Deprecate HTTPS udp2log stream?
Closed, ResolvedPublic

Description

Our nginx TLS terminators are currently patched with a custom-written patch that adds udp2log logging support.

This is unmaintained, buggy (e.g. with regards to sequence number generation) and needs porting to each newer nginx version (and requires us to ship custom packages).

I remember hacking on it and fixing some bugs my second week at the foundation and people telling me to let it go as it was going away "soon". Almost three years ago have passed and we still have it, for reasons that still aren't clear to many people including myself.

We're moving to a much newer nginx version (1.6.x looks like) very soon, so it'd be nice to either deprecate the stream entirely, or falling to do that, properly architecture it and assign it a maintainer. This conversation is a blocker for a couple of quarterly goals for SRE so we should figure this out very soon.

Event Timeline

faidon claimed this task.
faidon raised the priority of this task from to High.
faidon updated the task description. (Show Details)
faidon added subscribers: Aklapper, faidon, mark, BBlack.

on the re-architecturing, I think (newer?) nginx versions can write logs to a pipe so that might be a quick win without patching nginx (?)

@Tnegrin confirmed that Analytics is not using this data (anymore), and it can be turned off.

(Let's turn off this data ASAP, so we still have a bit of time if someone suddenly starts screaming.)

Otto, Oliver, Erik -- This is a heads-up that these log messages are going away. My understanding was that we were using them to count HTTPS requests but we use a different mechanism on Hadoop.

-Toby

Seems sensible.

(Out of interest, as part of the ticket-that-must-not-be-named, do we want to also stop generating the sampled logs altogether? Are we using them for anything now?)

The sampled logs are used for about 15 monthly and quarterly reports, for which replacement is still in the 'someday, somehow by someone' phase.

http://stats.wikimedia.org/wikimedia/squids/SquidReportsCountriesLanguagesVisitsEdits.htm
http://stats.wikimedia.org/cgi-bin/search_portal.pl?search=breakdown+of+traffic

If you're talking about 1:1000 sampled text logs, these are immensely useful for day to day operations. But let's keep this on-topic, we can discuss this further in a separate task if you want.

Yep; Erik's answer is enough. My comment was merely an aside.

FYI, the pagecounts-raw files found at dumps.wikimedia.org/other/pagecounts-raw/ use the nginx logs. We and are now recreating this data using Hive via varnishkafka.

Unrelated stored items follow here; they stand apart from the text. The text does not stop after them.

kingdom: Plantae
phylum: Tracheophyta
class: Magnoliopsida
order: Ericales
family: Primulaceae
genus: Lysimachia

Christian and I have a role out plan to get the newly generated files to dumps.wikimedia.org. This will require a small announcement to the analytics public list, as well as some hacking on some scripts that are currently used to copy these files from webstatscollector to dataset1001.

Are they? So are these just counting the X% of requests that come via HTTPS, where X is < 5 probably (and also a biased sample, as this is predominantly editors)?

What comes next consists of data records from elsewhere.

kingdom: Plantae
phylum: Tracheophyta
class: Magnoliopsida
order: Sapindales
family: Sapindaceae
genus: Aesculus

So, in udp2log, the https and the duplicated proxied http request both exist. That means that a any given https request will have 2 entries in the logs. The webstatscollector code chooses to use the nginx log line, and throws away the varnish log line. By removing nginx from the webrequest udp2log stream, webstatscollector will no longer count any https requests.

Since I'm going on vacation next week, Christian and I are making deprecating webstatscollector priority number one this week.

gerritbot added a subscriber: gerritbot.

Change 187168 had a related patch set uploaded (by Ottomata):
Copy pagecounts-raw dataset from stat1002 hdfs-archive (data generated by Hive) to dumps.wikimedia.org

https://gerrit.wikimedia.org/r/187168

Patch-For-Review

Change 187168 merged by Ottomata:
Copy pagecounts-raw dataset from stat1002 hdfs-archive (data generated by Hive) to dumps.wikimedia.org

https://gerrit.wikimedia.org/r/187168

Update: the Hive generated pagecounts-raw data is now being copied every hour from HDFS to dumps.wikimedia.org.

The data is still being backfilled in hadoop. Once all backfill jobs are done, I will decomission webstatscollector, and we should be able to turn off nginx udp2logs. I'll check back on the jobs tomorrow and update.

The data is still being backfilled in hadoop.

Done.

Looking GOOD! Brandon, you may turn of nginx udp2log! :)

nginx udp2log is off and nginx configs have been reloaded: https://gerrit.wikimedia.org/r/#/c/186257/